Closing remaining gaps in coverage would help to address longstanding disparities in health, which have been exacerbated by the COVID-19 pandemic. Research shows that having health insurance makes a key difference in whether, when, and where people get medical care and ultimately how healthy they are. Uninsured people are far more likely than those with insurance to postpone health care or forgo it altogether. Being uninsured can also have financial consequences, with many unable to pay their medical bills, resulting in medical debt. As such, future trends in coverage will have a significant impact on disparities in health access and use as well as health outcomes over the long-term. However, beyond coverage, it also will be important to address inequities across the broad range of other social and economic factors that drive health and to address other inequities within the health care system that lead to poorer quality of care and health outcomes for people of color as part of efforts to advance health equity.

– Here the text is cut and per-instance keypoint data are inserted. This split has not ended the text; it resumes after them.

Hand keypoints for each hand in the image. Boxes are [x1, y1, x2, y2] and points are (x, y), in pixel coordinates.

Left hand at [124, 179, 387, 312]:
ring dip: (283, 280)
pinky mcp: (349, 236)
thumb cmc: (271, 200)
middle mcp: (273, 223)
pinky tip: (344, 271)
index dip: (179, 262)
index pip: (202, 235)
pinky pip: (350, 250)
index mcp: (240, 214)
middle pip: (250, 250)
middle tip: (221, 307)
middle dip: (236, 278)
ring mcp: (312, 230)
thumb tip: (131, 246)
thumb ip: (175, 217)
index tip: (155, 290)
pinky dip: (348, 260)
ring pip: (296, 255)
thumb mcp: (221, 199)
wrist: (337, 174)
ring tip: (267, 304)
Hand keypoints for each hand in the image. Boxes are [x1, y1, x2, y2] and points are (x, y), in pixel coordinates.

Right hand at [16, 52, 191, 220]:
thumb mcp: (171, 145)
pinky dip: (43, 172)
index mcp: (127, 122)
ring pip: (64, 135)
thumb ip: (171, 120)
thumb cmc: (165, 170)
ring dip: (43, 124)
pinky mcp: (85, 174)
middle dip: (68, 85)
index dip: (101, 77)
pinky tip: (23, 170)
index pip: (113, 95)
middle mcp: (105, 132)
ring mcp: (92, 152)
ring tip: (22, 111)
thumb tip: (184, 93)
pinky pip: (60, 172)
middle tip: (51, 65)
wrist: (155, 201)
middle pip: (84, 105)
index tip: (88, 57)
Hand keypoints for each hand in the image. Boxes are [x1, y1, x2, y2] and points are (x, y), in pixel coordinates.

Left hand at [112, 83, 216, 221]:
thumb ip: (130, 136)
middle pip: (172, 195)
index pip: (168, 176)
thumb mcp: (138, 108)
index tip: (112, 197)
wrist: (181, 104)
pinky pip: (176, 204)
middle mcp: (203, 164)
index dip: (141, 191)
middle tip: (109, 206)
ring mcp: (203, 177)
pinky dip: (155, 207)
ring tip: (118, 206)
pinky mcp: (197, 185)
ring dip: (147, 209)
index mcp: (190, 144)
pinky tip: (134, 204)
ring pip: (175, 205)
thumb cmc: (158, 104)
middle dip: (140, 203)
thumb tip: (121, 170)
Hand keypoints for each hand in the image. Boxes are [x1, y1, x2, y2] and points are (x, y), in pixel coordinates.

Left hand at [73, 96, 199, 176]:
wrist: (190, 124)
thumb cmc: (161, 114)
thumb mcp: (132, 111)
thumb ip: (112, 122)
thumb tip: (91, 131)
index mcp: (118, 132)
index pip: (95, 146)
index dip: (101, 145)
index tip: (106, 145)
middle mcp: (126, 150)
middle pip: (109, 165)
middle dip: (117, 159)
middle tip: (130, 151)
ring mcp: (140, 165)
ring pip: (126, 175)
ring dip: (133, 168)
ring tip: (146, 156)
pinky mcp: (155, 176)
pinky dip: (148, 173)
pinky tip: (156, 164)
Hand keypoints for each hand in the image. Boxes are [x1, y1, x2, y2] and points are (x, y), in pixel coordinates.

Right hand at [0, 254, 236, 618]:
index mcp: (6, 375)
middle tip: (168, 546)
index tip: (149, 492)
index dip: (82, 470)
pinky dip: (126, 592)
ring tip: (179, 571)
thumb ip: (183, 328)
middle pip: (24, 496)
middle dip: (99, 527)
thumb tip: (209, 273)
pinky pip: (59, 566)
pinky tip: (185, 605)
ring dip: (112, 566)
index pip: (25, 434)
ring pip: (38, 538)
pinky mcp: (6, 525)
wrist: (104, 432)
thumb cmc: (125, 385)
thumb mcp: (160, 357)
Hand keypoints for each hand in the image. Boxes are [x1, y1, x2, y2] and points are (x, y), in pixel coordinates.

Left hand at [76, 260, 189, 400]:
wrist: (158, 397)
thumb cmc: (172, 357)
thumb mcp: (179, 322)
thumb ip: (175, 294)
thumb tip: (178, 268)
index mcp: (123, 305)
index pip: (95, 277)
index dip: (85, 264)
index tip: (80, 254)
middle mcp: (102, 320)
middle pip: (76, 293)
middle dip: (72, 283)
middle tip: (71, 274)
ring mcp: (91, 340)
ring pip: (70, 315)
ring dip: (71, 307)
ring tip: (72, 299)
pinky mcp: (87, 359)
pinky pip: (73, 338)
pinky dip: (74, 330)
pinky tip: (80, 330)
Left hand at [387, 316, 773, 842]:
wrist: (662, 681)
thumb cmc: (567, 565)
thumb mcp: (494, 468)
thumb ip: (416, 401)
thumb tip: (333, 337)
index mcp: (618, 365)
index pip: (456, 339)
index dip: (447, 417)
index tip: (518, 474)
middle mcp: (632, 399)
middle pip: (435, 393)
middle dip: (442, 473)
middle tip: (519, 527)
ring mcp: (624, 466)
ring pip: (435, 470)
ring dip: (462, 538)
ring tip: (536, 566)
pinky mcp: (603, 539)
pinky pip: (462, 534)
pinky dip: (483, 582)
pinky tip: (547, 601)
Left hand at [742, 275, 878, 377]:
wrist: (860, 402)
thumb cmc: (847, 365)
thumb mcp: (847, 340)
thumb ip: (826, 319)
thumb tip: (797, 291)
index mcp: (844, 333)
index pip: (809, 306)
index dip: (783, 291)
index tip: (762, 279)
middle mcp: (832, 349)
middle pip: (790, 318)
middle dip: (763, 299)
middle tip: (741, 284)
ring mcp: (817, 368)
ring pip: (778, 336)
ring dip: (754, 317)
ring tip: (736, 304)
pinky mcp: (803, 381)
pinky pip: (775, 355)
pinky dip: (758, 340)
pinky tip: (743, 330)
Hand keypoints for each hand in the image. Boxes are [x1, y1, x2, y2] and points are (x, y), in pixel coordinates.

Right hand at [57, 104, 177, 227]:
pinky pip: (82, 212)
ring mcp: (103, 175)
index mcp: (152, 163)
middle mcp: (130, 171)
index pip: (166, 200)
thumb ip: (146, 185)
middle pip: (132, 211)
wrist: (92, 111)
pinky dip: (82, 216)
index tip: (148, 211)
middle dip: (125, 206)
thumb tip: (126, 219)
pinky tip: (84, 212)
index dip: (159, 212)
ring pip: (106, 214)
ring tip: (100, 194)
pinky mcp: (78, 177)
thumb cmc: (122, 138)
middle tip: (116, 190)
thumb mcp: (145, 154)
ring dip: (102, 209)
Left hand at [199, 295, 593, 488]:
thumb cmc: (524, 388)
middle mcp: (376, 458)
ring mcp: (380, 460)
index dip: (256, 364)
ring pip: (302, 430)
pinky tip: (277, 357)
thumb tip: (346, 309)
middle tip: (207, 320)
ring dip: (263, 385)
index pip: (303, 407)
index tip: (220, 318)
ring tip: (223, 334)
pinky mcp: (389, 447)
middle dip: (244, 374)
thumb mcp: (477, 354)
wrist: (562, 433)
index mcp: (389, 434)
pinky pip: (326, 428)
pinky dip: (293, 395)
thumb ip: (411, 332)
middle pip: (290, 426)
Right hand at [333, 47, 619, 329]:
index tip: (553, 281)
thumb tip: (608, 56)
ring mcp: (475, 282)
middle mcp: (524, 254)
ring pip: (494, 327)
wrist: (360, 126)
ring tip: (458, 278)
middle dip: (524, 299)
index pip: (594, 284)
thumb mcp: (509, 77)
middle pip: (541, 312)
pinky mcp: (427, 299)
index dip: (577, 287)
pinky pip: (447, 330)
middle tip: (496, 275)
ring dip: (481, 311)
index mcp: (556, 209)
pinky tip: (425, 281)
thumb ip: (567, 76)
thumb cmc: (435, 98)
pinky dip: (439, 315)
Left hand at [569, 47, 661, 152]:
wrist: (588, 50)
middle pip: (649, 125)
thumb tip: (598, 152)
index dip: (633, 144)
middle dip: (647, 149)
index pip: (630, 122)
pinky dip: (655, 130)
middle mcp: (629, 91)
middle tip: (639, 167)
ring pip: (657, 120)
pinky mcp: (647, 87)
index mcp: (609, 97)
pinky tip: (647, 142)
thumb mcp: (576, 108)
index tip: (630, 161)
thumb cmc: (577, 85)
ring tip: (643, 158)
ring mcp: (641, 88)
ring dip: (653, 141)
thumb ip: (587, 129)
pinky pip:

Though a successful 2020 state ballot measure in Missouri directed the Medicaid expansion to be in effect by July 1, 2021, the state legislature excluded expanded coverage from its fiscal year (FY) 2022 budget and June 23, 2021 circuit court held that the state was not required to implement expansion. If expansion dose not proceed, an additional nearly 127,000 uninsured nonelderly adults would fall into the coverage gap.